Q: I have a '95 GMC that has what looks like water coming from the exhaust pipe when it is idling. I also took a look at the muffler and noticed two small holes - which I plugged. Is this water a problem?

A: The end result of the combustion process is water and carbon dioxide—plus a few other noxious chemicals. So when you see ‘water” coming from your tailpipe, it’s nothing to worry about. On the other hand, plugging up the holes in your muffler is a pretty bad idea. Those holes are there for the water to drain otherwise the muffler will end up rusting fairly quickly - especially if your truck is driven only on short trips.

Q: I recently bought a 1998 Lumina. At first, I didn’t notice that there were many small rust colored spots on the paint. I thought a quick wax job would get them off - yes, some did come off but a lot of them didn’t. What are those spots? By the way, my car is white.

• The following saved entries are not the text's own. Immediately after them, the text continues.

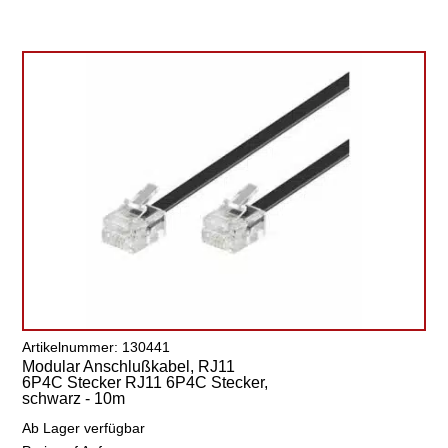
Artikelnummer: 130441
Modular Anschlußkabel, RJ11
6P4C Stecker RJ11 6P4C Stecker,
schwarz - 10m
Ab Lager verfügbar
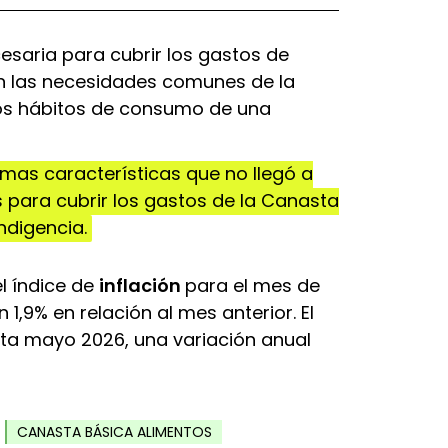
esaria para cubrir los gastos de
en las necesidades comunes de la
los hábitos de consumo de una
smas características que no llegó a
s para cubrir los gastos de la Canasta
indigencia.
l índice de
inflación
para el mes de
1,9% en relación al mes anterior. El
ta mayo 2026, una variación anual
CANASTA BÁSICA ALIMENTOS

A: The spots are more noticeable depending on the color. The spots are caused by rail dust. Tiny particles of iron are produced as a train’s wheels ride on the rails and these, unfortunately, settle on the car’s paint. If they aren’t removed quickly when the car is delivered to the dealer, it can be a real bear to remove them years later - if at all. The dust can permanently damage your car’s paint and you could also do as much or more damage trying to get the spots off.

Q: My Crown Victoria runs fine for about an hour then begins to stumble and shortly thereafter, just stops all together. If I wait about an hour, the engine starts, runs fine and then the same thing happens again. It will even do it after the car has been idling for an hour. I’ve replaced the ignition module, plugs, plug wires, gas filter, some of the electronic sensors but it still happens. What shall I do?

A: Sell the car and hope the next owner doesn’t drive it more than an hour at a time. Seriously, if an engine cranks, gets fuel and air, gets spark, it will run. If it doesn’t get one of those, it wont. Most of the parts you replaced may or may not be the cause of your problems. When something like this happens, have it checked out. An engine that won’t start is probably one of the easiest to diagnose. Just replacing parts is not the correct way to go.

Q: I notice that most car batteries today are supposed to be maintenance-free but do they need distilled water from time to time?

A: Although most car batteries today are supposed to be “Maintenance Free”, they really aren’t. Many of these batteries have covers that can be pried off and this is something you should do periodically. If the water level is low, use distilled water to fill them up.

Q: I’ve got a 2002 Camaro and I was told the rear brake calipers are stuck and that they have to be replaced - along with the rotors pads and hoses. This is not an inexpensive proposition. Is there any way I can free up the calipers myself?

A: Unfortunately, this is a common occurrence on Camaros. Unless you’ve got some experience in rebuilding calipers, you’re better off getting remanufactured calipers. The rotors and pads can also be reused, depending on their condition, but really, if everything is already apart, you’re better off replacing everything.

Q: I’ve got a 1999 Voyager with the 3.3L engine and the four-speed automatic. It does have high miles, and it runs well. The problem is with the transmission. From time to time, it slips into the “limp home” mode where it won’t get out of second gear. If I stop the engine and restart, it runs fine. The transmission fluid level and color is fine.

A: Your best bet is to have the transmission hooked up to a transmission diagnostic tester - typically found at a Chrysler dealer. It could be a bad input sensor or a speed sensor. Still, you can eliminate some possible causes yourself. If you look at the transmission, you’ll notice there are various sensors attached to it. Often the electrical connectors are the problem. Unplug each connector, clean the terminals and use electrical grease on them. That often solves the problem. The input sensor, by the way, is the one located by the transmission oil cooler hose connection points.

Q: My car vibrates pretty badly at 65 mph and then smoothes out. Is this an out-of-balance problem, brakes, alignment or…?

A: Balance problems are typically those that manifest themselves at a specific speed and that disappear at speeds below or above. In your case, it sounds like balancing the wheels will do the job.